Avoid training too close to bedtime. When we workout, our heart rate increases making it difficult for us to fall asleep. As much as possible, try scheduling your runs in the morning hours before work or in the afternoon so that your body has adequate time for your heart rate to recover. Note that if you choose to exercise in the mornings, this should be balanced by an earlier bedtime to ensure that you get enough restful sleep.
Wind down an hour before bed. However, be sure to choose an activity that limits screen time like reading a book, enjoying a warm bath, listening to music or a podcast. You can also consider journaling, meditating, praying and creating your to-do list for the next day.

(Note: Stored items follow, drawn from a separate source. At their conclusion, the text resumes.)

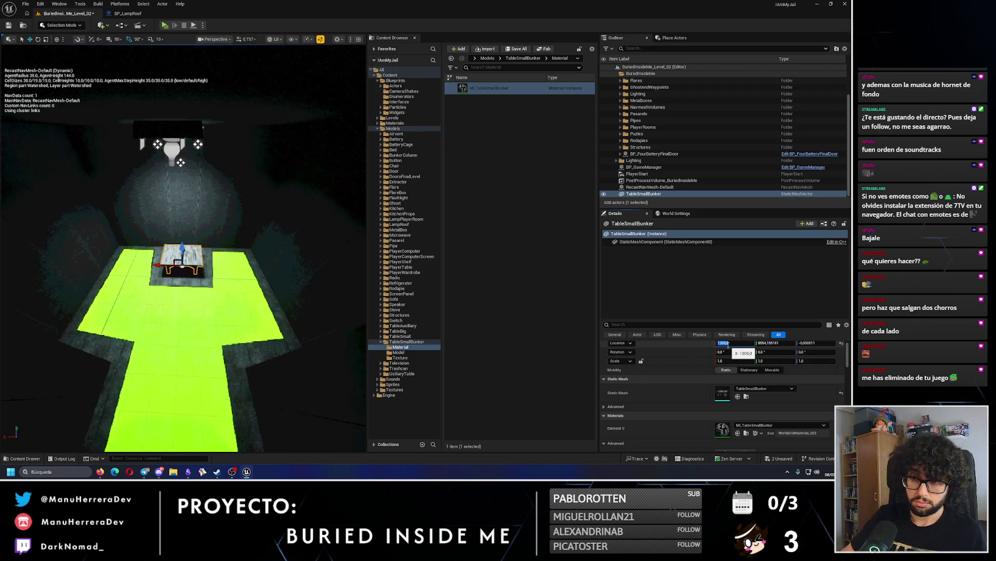
{"action": "key", "text": "f"}
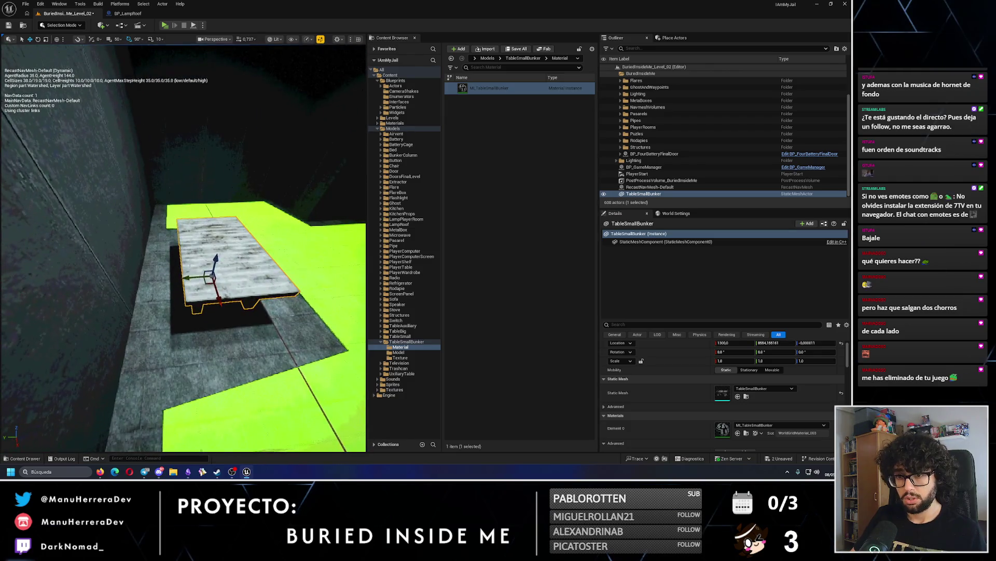
{"action": "mouse_move", "coordinate": [191, 277]}
{"action": "left_mouse_down"}
{"action": "mouse_move", "coordinate": [140, 285]}
{"action": "mouse_move", "coordinate": [155, 260]}
{"action": "mouse_move", "coordinate": [135, 292]}
{"action": "left_mouse_up"}
{"action": "left_click", "coordinate": [135, 292]}
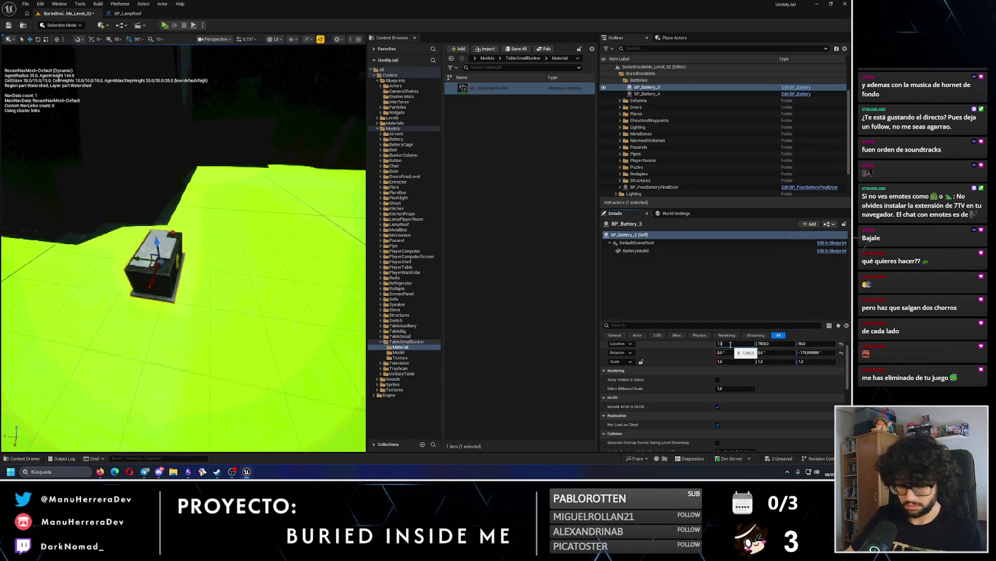
- Set BP_Battery_3's Location X to 1300 so it rests on the table
{"action": "key", "text": "Return"}
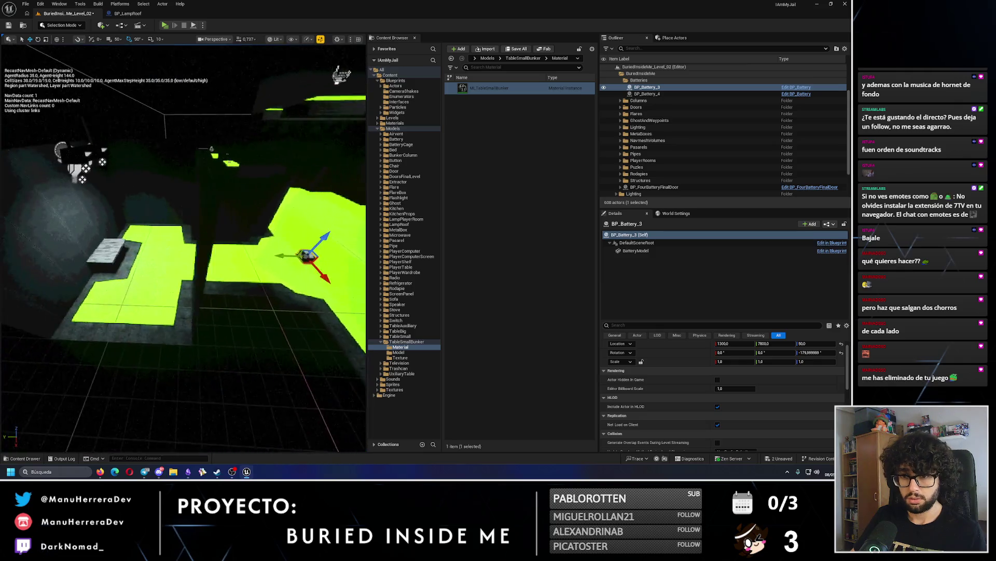
{"action": "left_click_drag", "start_coordinate": [288, 254], "coordinate": [299, 253]}
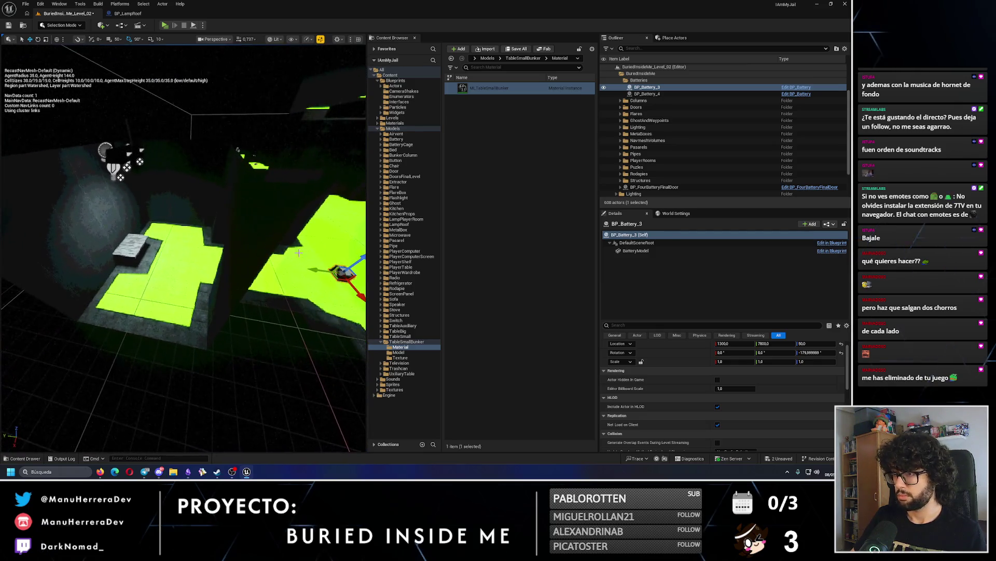
{"action": "key", "text": "f"}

Set the stage. Ensure that your bedroom is set up for the most restful sleep possible. You can consider investing in light blocking curtains, a white noise machine and a comfortable, yet supportive mattress. In addition, regulating the temperature in your bedroom will help you to remain relaxed throughout the night.
Consider natural sleep aids. Sometimes, despite your best efforts, you may still need a little extra help falling asleep and staying asleep. There are many natural supplements on the market like melatonin, valerian root, magnesium and lavender to help you get a better night’s rest without any concerning side effects.